## MATERIAL TO PROCESS
+--

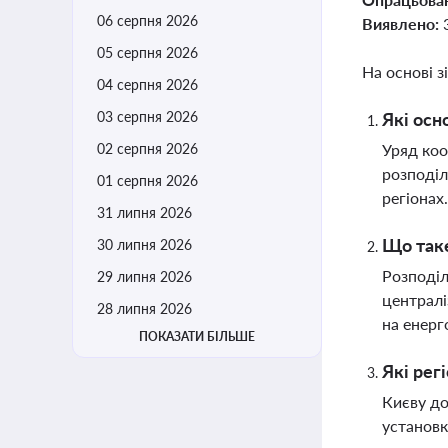
06 серпня 2026
Виявлено:
05 серпня 2026
На основі з
04 серпня 2026
03 серпня 2026
Які осн
02 серпня 2026
Уряд коо
розподіл
01 серпня 2026
регіонах
31 липня 2026
Що таке
30 липня 2026
Розподіл
29 липня 2026
централі
28 липня 2026
на енерг
ПОКАЗАТИ БІЛЬШЕ
Які рег
Києву до
установк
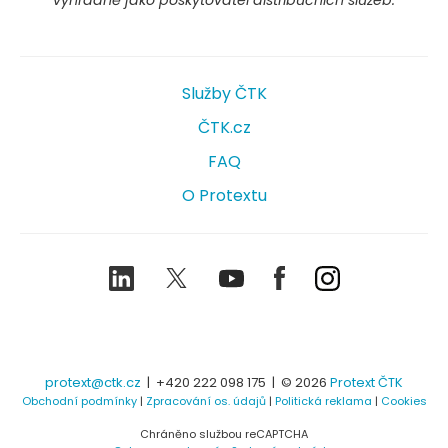
Služby ČTK
ČTK.cz
FAQ
O Protextu
LinkedIn
Twitter
Youtube
Facebook
Instagram
protext@ctk.cz
|
+420 222 098 175
| © 2026
Protext ČTK
Obchodní podmínky
|
Zpracování os. údajů
|
Politická reklama
|
Cookies
Chráněno službou reCAPTCHA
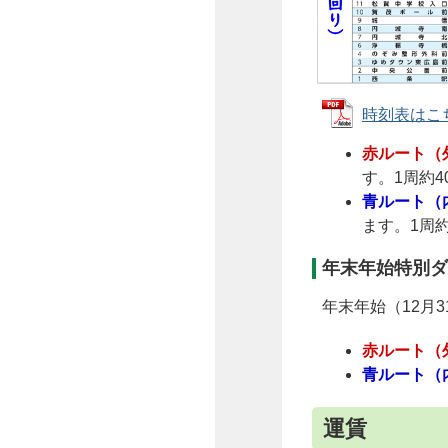
時刻表はこちら
赤ルート（
す。1周約4
青ルート（
ます。1周約
年末年始特別ダ
年末年始（12月
赤ルート（
青ルート（
運賃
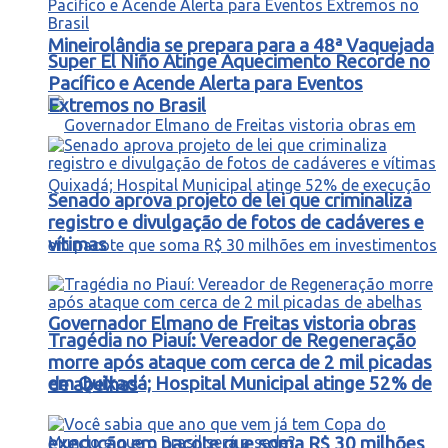
Mineirolândia se prepara para a 48ª Vaquejada
Super El Niño Atinge Aquecimento Recorde no
Pacífico e Acende Alerta para Eventos
Extremos no Brasil
Senado aprova projeto de lei que criminaliza
registro e divulgação de fotos de cadáveres e
vítimas
Governador Elmano de Freitas vistoria obras
Tragédia no Piauí: Vereador de Regeneração
morre após ataque com cerca de 2 mil picadas
em Quixadá; Hospital Municipal atinge 52% de
de abelhas
execução em pacote que soma R$ 30 milhões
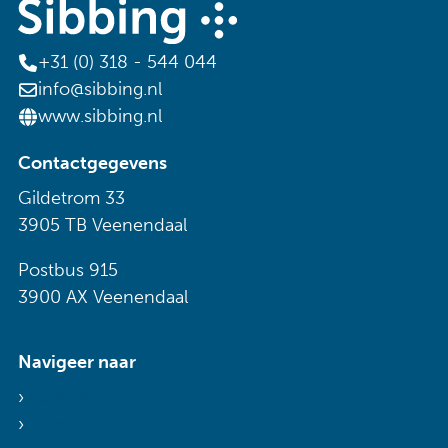
+31 (0) 318 - 544 044
info@sibbing.nl
www.sibbing.nl
Contactgegevens
Gildetrom 33
3905 TB Veenendaal
Postbus 915
3900 AX Veenendaal
Navigeer naar
Voor wie
Diensten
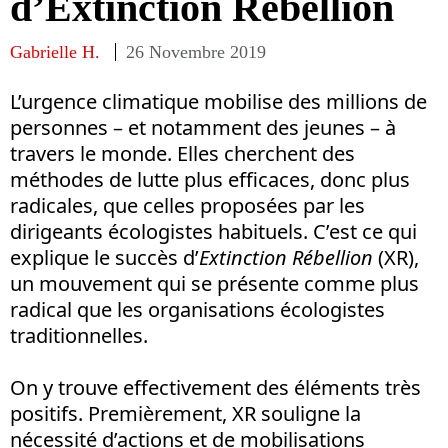
d’Extinction Rébellion
Gabrielle H.
26 Novembre 2019
L’urgence climatique mobilise des millions de
personnes – et notamment des jeunes – à
travers le monde. Elles cherchent des
méthodes de lutte plus efficaces, donc plus
radicales, que celles proposées par les
dirigeants écologistes habituels. C’est ce qui
explique le succès d’
Extinction Rébellion
(XR),
un mouvement qui se présente comme plus
radical que les organisations écologistes
traditionnelles.
On y trouve effectivement des éléments très
positifs. Premièrement, XR souligne la
nécessité d’actions et de mobilisations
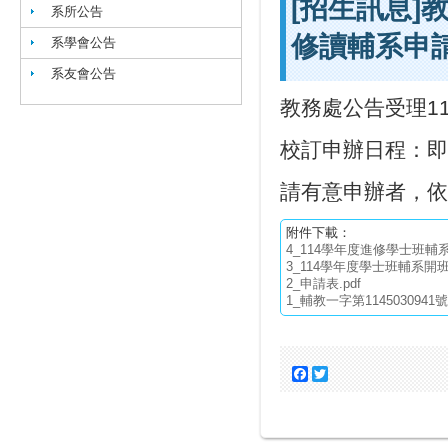
[招生訊息]
系所公告
修讀輔系申請
系學會公告
系友會公告
教務處公告受理11
校訂申辦日程：即日
請有意申辦者，依
附件下載：
4_114學年度進修學士班輔系
3_114學年度學士班輔系開班
2_申請表.pdf
1_輔教一字第1145030941號
Facebook
Twitter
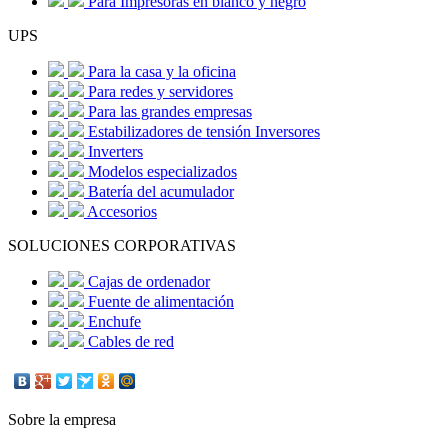
Para Impresoras en blanco y negro
UPS
Para la casa y la oficina
Para redes y servidores
Para las grandes empresas
Estabilizadores de tensión Inversores
Inverters
Modelos especializados
Batería del acumulador
Accesorios
SOLUCIONES CORPORATIVAS
Cajas de ordenador
Fuente de alimentación
Enchufe
Cables de red
Sobre la empresa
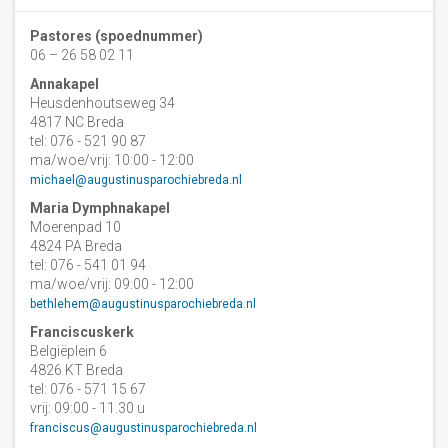
Pastores (spoednummer)
06 – 26 58 02 11
Annakapel
Heusdenhoutseweg 34
4817 NC Breda
tel: 076 - 521 90 87
ma/woe/vrij: 10:00 - 12:00
michael@augustinusparochiebreda.nl
Maria Dymphnakapel
Moerenpad 10
4824 PA Breda
tel: 076 - 541 01 94
ma/woe/vrij: 09:00 - 12:00
bethlehem@augustinusparochiebreda.nl
Franciscuskerk
Belgiëplein 6
4826 KT Breda
tel: 076 - 571 15 67
vrij: 09:00 - 11.30 u
franciscus@augustinusparochiebreda.nl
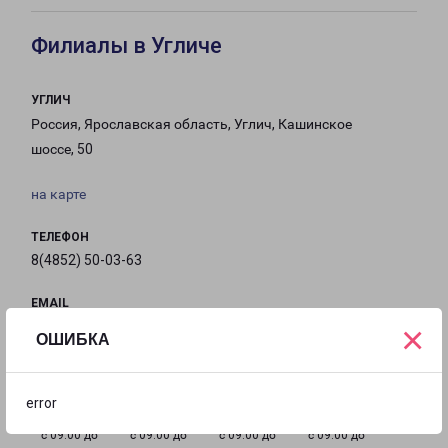
Филиалы в Угличе
УГЛИЧ
Россия, Ярославская область, Углич, Кашинское
шоссе, 50
на карте
ТЕЛЕФОН
8(4852) 50-03-63
EMAIL
×
Uglich-fr@pecom.ru
ОШИБКА
ГРАФИК РАБОТЫ
error
с 09:00 до
с 09:00 до
с 09:00 до
с 09:00 до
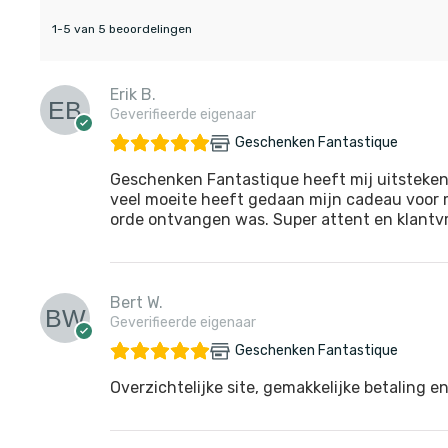
1-5 van 5 beoordelingen
Erik B.
Geverifieerde eigenaar
Geschenken Fantastique
Geschenken Fantastique heeft mij uitsteken
veel moeite heeft gedaan mijn cadeau voor m
orde ontvangen was. Super attent en klantvri
Bert W.
Geverifieerde eigenaar
Geschenken Fantastique
Overzichtelijke site, gemakkelijke betaling en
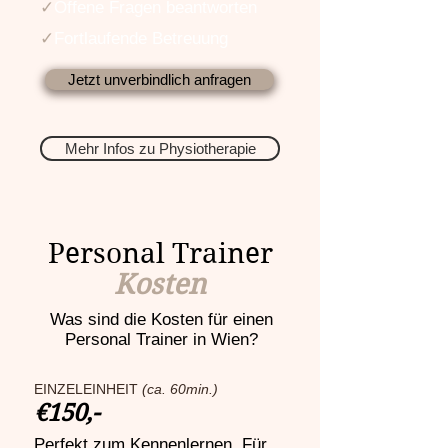
✓
Offene Fragen beantworten
✓
Fortlaufende Betreuung
Jetzt unverbindlich anfragen
Mehr Infos zu Physiotherapie
Personal Trainer
Kosten
Was sind die Kosten für einen
Personal Trainer in Wien?
EINZELEINHEIT
(ca. 60min.)
€150,-
Perfekt zum Kennenlernen. Für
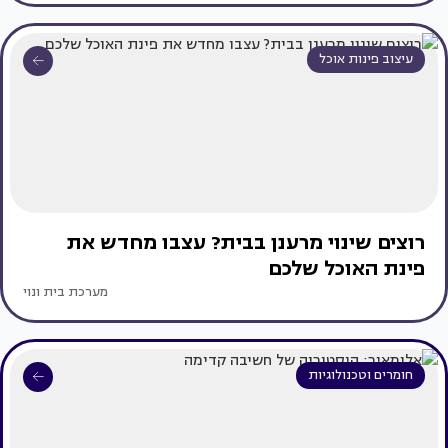
עיצוב פינות אוכל
רוצים שינוי מרענן בבית? עצבו מחדש את
פינת האוכל שלכם
מערכת בית ונוי
חומרים וטכנולוגיות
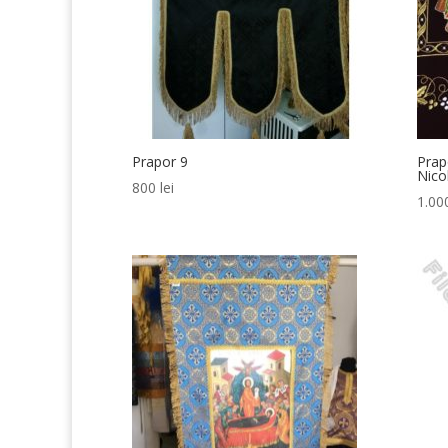
Prapor 9
Prap
Nico
800
lei
1.0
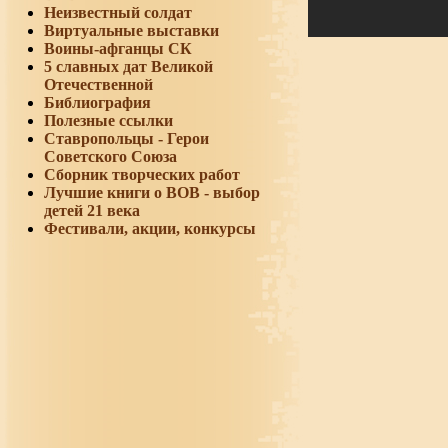
Неизвестный солдат
Виртуальные выставки
Воины-афганцы СК
5 славных дат Великой
Отечественной
Библиография
Полезные ссылки
Ставропольцы - Герои
Советского Союза
Сборник творческих работ
Лучшие книги о ВОВ - выбор
детей 21 века
Фестивали, акции, конкурсы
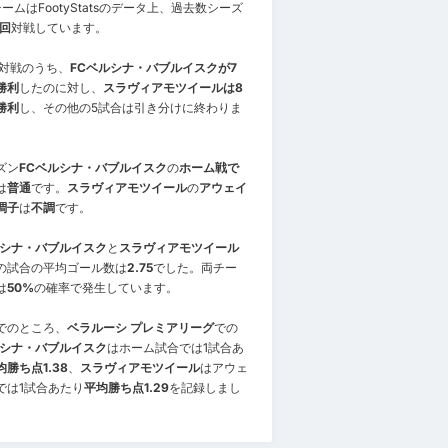
ームはFootyStatsのデータ上、過去数シーズ
0回
対戦しています。
0対戦のうち、
FCベルシナ・バブルイスクが7
勝利
したのに対し、
スラヴィアモツイールは8
勝利
し、その他の5試合は引き分けに終わりま
ズン
FCベルシナ・バブルイスク
の
ホーム戦で
は
普通
です。
スラヴィアモツイール
の
アウェイ
調子
は
不調
です。
ルシナ・バブルイスク
と
スラヴィアモツイール
の試合の平均ゴール数は
2.75
でした。両チー
は
50%
の確率で発生しています。
でのところ、
ベラルーシ プレミアリーグ
での
ルシナ・バブルイスク
はホーム試合では1試合あ
均勝ち点1.38
、
スラヴィアモツイール
はアウェ
では1試合あたり
平均勝ち点1.29
を記録しまし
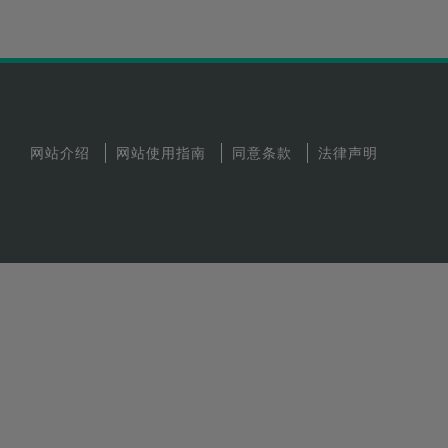
网站介绍
网站使用指南
同意条款
法律声明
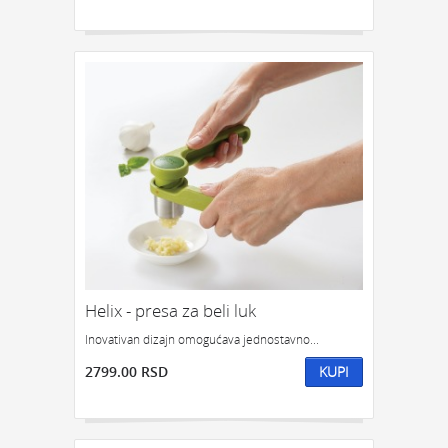
Helix - presa za beli luk
Inovativan dizajn omogućava jednostavno...
2799.00 RSD
KUPI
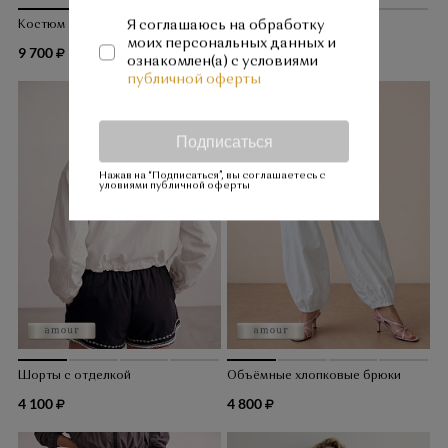
Я соглашаюсь на обработку
Костюм с эффектом денима
Шорты с отделкой
моих персональных данных и
9 700
4 100
ознакомлен(а) с условиями
публичной оферты
Подписаться
Нажав на “Подписаться”, вы соглашаетесь с
уловиями публичной оферты
Шорты с отделкой
Объёмные хлопковые брюки
4 100
4 800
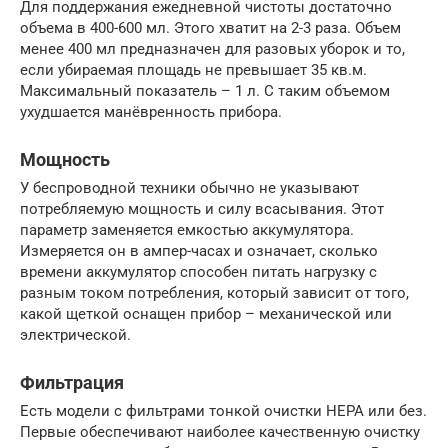
Для поддержания ежедневной чистоты достаточно
объема в 400-600 мл. Этого хватит на 2-3 раза. Объем
менее 400 мл предназначен для разовых уборок и то,
если убираемая площадь не превышает 35 кв.м.
Максимальный показатель – 1 л. С таким объемом
ухудшается манёвренность прибора.
Мощность
У беспроводной техники обычно не указывают
потребляемую мощность и силу всасывания. Этот
параметр заменяется емкостью аккумулятора.
Измеряется он в ампер-часах и означает, сколько
времени аккумулятор способен питать нагрузку с
разным током потребления, который зависит от того,
какой щеткой оснащен прибор – механической или
электрической.
Фильтрация
Есть модели с фильтрами тонкой очистки HEPA или без.
Первые обеспечивают наиболее качественную очистку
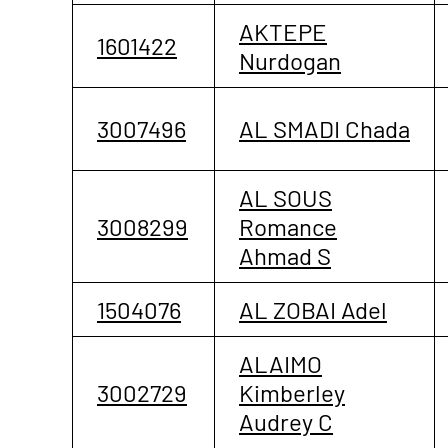
AKTEPE
1601422
Nurdogan
3007496
AL SMADI Chada
AL SOUS
3008299
Romance
Ahmad S
1504076
AL ZOBAI Adel
ALAIMO
3002729
Kimberley
Audrey C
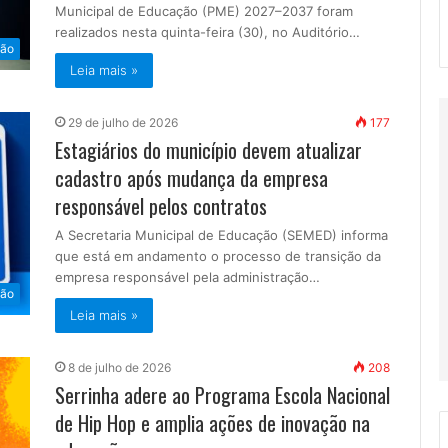
Municipal de Educação (PME) 2027–2037 foram
realizados nesta quinta-feira (30), no Auditório…
ão
Leia mais »
29 de julho de 2026
177
Estagiários do município devem atualizar
cadastro após mudança da empresa
responsável pelos contratos
A Secretaria Municipal de Educação (SEMED) informa
que está em andamento o processo de transição da
empresa responsável pela administração…
ão
Leia mais »
8 de julho de 2026
208
Serrinha adere ao Programa Escola Nacional
de Hip Hop e amplia ações de inovação na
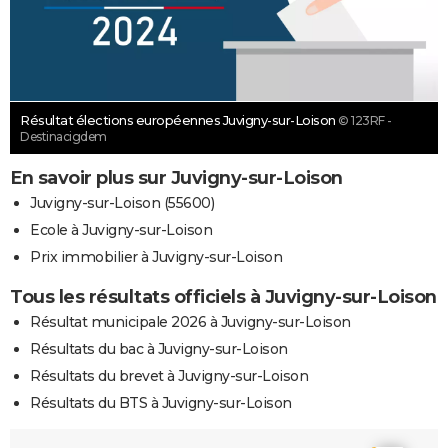
Résultat élections européennes Juvigny-sur-Loison
© 123RF -
Destinacigdem
En savoir plus sur Juvigny-sur-Loison
Juvigny-sur-Loison (55600)
Ecole à Juvigny-sur-Loison
Prix immobilier à Juvigny-sur-Loison
Tous les résultats officiels à Juvigny-sur-Loison
Résultat municipale 2026 à Juvigny-sur-Loison
Résultats du bac à Juvigny-sur-Loison
Résultats du brevet à Juvigny-sur-Loison
Résultats du BTS à Juvigny-sur-Loison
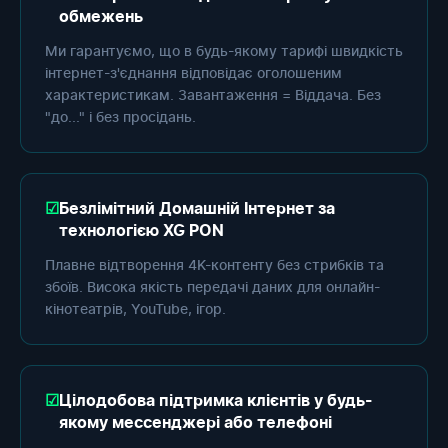
обмежень
Ми гарантуємо, що в будь-якому тарифі швидкість
інтернет-з'єднання відповідає оголошеним
характеристикам. Завантаження = Віддача. Без
"до..." і без просідань.
Безлімітний Домашній Інтернет за
технологією XG PON
Плавне відтворення 4K-контенту без стрибків та
збоїв. Висока якість передачі даних для онлайн-
кінотеатрів, YouTube, ігор.
Цілодобова підтримка клієнтів у будь-
якому мессенджері або телефоні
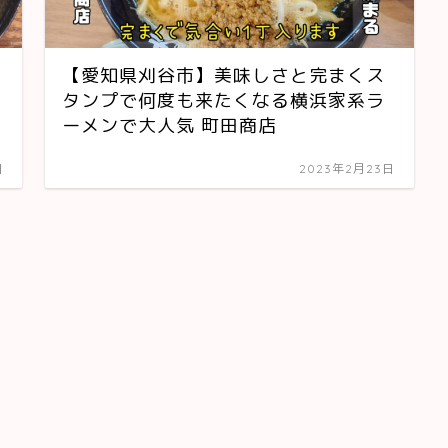
【愛知県刈谷市】美味しさと完まくス
れ
タンプで何度も来たくなる横浜家系ラ
ーメンで大人気 町田商店
日
2023年2月23日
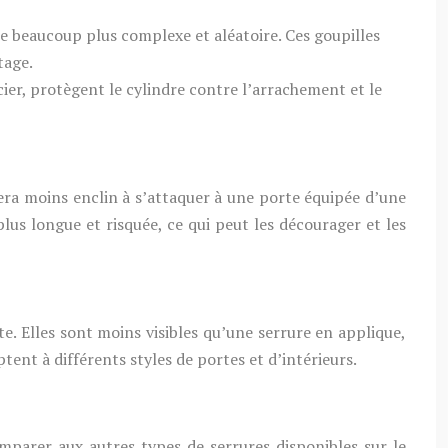
re beaucoup plus complexe et aléatoire. Ces goupilles
tage.
cier, protègent le cylindre contre l’arrachement et le
sera moins enclin à s’attaquer à une porte équipée d’une
us longue et risquée, ce qui peut les décourager et les
te. Elles sont moins visibles qu’une serrure en applique,
tent à différents styles de portes et d’intérieurs.
mparer aux autres types de serrures disponibles sur le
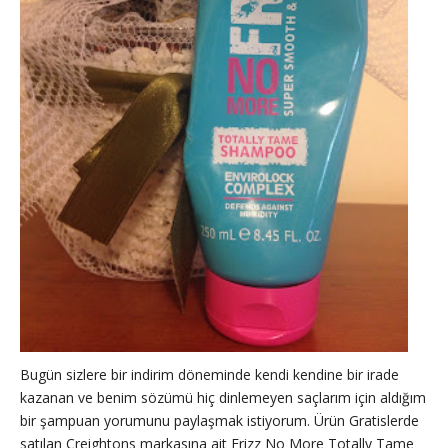
Bugün sizlere bir indirim döneminde kendi kendine bir irade
kazanan ve benim sözümü hiç dinlemeyen saçlarım için aldığım
bir şampuan yorumunu paylaşmak istiyorum. Ürün Gratislerde
satılan Creightons markasına ait Frizz No More Totally Tame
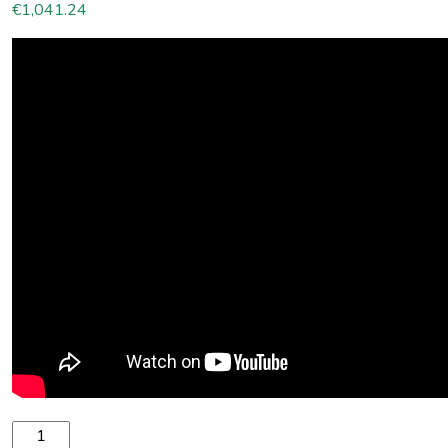
€
1,041.24
Spinera profesionāls velkams pūslis Just Fun 4 daudzums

+--

## WHAT TO PRODUCE
Which of the lines in the material carry the string "Extinction"? Pull them out.

## YOUR SOLUTION
d’Extinction Rébellion
Extinction Rébellion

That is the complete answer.